GOAL OF THE EXERCISE → Answer with a bare number: the count of lines in the data below that contain the word "could".

Collected data
◆ ◆ ◆ ◆ ◆

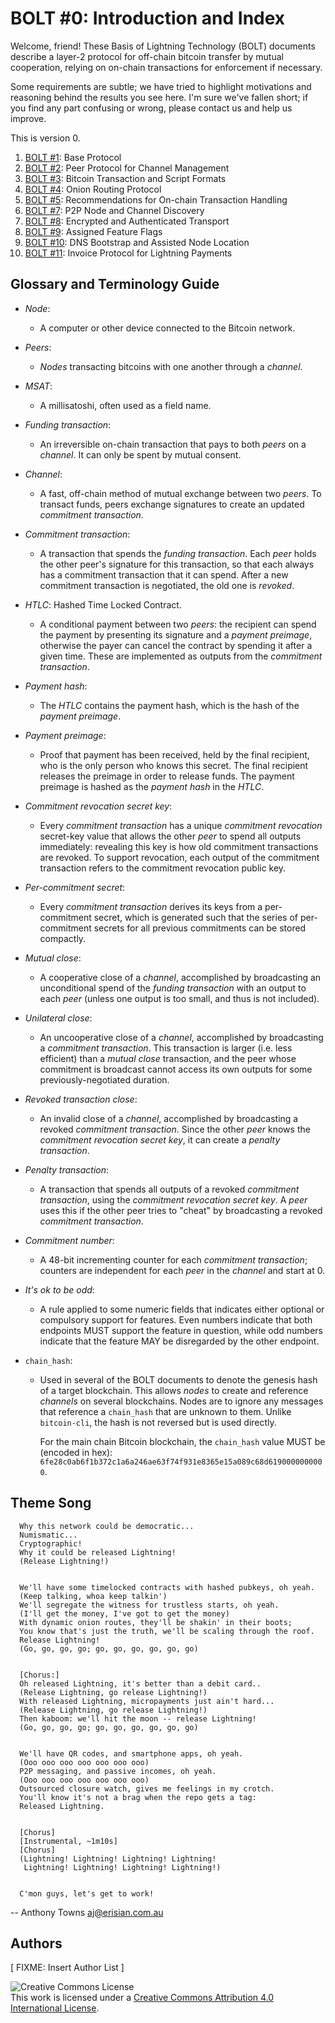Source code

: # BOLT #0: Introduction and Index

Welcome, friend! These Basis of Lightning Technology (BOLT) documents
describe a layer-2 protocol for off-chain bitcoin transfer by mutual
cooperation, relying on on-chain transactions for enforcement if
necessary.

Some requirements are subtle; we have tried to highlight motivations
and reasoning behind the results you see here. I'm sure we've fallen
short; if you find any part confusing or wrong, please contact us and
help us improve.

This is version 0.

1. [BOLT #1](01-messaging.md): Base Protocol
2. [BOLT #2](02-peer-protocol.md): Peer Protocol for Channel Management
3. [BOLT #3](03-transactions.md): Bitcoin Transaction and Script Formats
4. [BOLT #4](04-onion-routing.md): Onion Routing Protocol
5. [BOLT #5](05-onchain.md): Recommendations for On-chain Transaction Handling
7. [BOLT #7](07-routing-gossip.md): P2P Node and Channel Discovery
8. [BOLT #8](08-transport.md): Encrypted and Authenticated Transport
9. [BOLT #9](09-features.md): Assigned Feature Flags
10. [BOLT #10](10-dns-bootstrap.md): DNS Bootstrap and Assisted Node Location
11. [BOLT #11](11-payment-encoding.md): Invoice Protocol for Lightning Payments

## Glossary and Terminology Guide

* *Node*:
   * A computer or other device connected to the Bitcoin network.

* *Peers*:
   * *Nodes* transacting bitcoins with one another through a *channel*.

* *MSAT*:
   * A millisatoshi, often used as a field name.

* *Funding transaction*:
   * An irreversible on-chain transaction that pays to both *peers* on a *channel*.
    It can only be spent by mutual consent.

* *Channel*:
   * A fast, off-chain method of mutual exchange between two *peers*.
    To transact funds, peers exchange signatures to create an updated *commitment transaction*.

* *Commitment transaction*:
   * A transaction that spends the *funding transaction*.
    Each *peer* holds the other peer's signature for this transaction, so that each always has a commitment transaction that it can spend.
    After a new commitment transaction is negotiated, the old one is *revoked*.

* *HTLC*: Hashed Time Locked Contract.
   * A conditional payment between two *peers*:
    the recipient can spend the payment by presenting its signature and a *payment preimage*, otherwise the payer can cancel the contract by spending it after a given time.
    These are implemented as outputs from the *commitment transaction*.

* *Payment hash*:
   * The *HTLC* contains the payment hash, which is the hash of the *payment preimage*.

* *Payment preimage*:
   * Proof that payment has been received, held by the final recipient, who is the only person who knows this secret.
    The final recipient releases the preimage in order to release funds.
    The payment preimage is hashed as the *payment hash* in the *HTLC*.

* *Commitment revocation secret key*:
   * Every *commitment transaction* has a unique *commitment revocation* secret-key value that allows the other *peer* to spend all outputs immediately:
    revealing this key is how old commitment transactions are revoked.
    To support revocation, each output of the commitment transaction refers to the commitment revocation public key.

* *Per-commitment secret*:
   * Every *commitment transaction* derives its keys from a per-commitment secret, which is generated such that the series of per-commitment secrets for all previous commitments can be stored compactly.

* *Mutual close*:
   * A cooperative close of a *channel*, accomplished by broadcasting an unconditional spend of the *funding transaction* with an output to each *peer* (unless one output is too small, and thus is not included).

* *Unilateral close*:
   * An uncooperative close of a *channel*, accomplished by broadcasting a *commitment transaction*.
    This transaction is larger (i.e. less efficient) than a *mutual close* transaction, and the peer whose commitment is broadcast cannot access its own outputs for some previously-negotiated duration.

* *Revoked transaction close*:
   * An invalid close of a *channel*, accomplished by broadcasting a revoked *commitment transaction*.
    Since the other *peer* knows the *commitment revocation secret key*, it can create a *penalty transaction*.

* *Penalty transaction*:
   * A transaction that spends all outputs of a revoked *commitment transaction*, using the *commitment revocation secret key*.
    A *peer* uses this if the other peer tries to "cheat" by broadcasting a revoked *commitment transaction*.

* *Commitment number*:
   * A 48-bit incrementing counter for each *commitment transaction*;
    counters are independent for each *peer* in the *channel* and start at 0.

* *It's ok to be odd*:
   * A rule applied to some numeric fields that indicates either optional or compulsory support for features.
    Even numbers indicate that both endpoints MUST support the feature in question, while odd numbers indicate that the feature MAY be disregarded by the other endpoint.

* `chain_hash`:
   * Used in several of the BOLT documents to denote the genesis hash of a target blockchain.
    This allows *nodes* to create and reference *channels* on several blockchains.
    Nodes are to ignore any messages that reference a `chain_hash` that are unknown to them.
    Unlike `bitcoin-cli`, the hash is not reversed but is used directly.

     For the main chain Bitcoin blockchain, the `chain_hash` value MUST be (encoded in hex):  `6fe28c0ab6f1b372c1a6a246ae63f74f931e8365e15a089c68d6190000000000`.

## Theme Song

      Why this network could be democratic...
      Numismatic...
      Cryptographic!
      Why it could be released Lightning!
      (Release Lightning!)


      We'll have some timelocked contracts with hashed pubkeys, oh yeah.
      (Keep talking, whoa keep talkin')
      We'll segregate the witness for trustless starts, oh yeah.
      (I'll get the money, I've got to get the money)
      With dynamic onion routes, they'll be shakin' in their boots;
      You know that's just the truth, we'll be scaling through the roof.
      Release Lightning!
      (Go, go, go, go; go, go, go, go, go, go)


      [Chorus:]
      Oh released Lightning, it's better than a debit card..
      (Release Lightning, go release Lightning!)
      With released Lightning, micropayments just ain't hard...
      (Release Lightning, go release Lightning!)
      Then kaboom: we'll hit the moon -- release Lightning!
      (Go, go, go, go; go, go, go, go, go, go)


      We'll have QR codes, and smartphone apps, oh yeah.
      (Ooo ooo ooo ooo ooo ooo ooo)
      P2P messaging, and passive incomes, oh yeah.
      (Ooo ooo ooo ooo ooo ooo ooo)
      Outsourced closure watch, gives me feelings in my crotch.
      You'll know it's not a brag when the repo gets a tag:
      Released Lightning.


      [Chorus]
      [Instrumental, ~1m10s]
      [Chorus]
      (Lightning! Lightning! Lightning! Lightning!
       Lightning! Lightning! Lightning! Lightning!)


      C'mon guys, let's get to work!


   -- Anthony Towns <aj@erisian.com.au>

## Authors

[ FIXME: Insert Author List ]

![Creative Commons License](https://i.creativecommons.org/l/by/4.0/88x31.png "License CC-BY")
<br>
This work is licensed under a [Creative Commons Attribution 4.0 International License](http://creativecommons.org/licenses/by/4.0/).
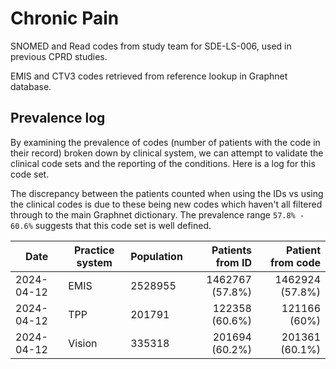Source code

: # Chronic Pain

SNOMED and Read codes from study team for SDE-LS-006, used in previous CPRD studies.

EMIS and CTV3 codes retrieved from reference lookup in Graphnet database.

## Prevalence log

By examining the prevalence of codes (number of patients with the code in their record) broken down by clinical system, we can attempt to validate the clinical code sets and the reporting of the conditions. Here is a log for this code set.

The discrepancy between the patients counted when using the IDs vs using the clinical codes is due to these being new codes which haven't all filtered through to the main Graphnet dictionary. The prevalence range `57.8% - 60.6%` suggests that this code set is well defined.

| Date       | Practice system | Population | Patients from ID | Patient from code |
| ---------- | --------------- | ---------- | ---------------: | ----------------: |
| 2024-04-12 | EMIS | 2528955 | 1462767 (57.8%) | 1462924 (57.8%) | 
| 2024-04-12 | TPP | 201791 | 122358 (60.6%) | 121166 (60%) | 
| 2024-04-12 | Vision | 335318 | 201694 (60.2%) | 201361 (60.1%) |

◆ ◆ ◆ ◆ ◆

RESPONSE TO THIS TASK → 2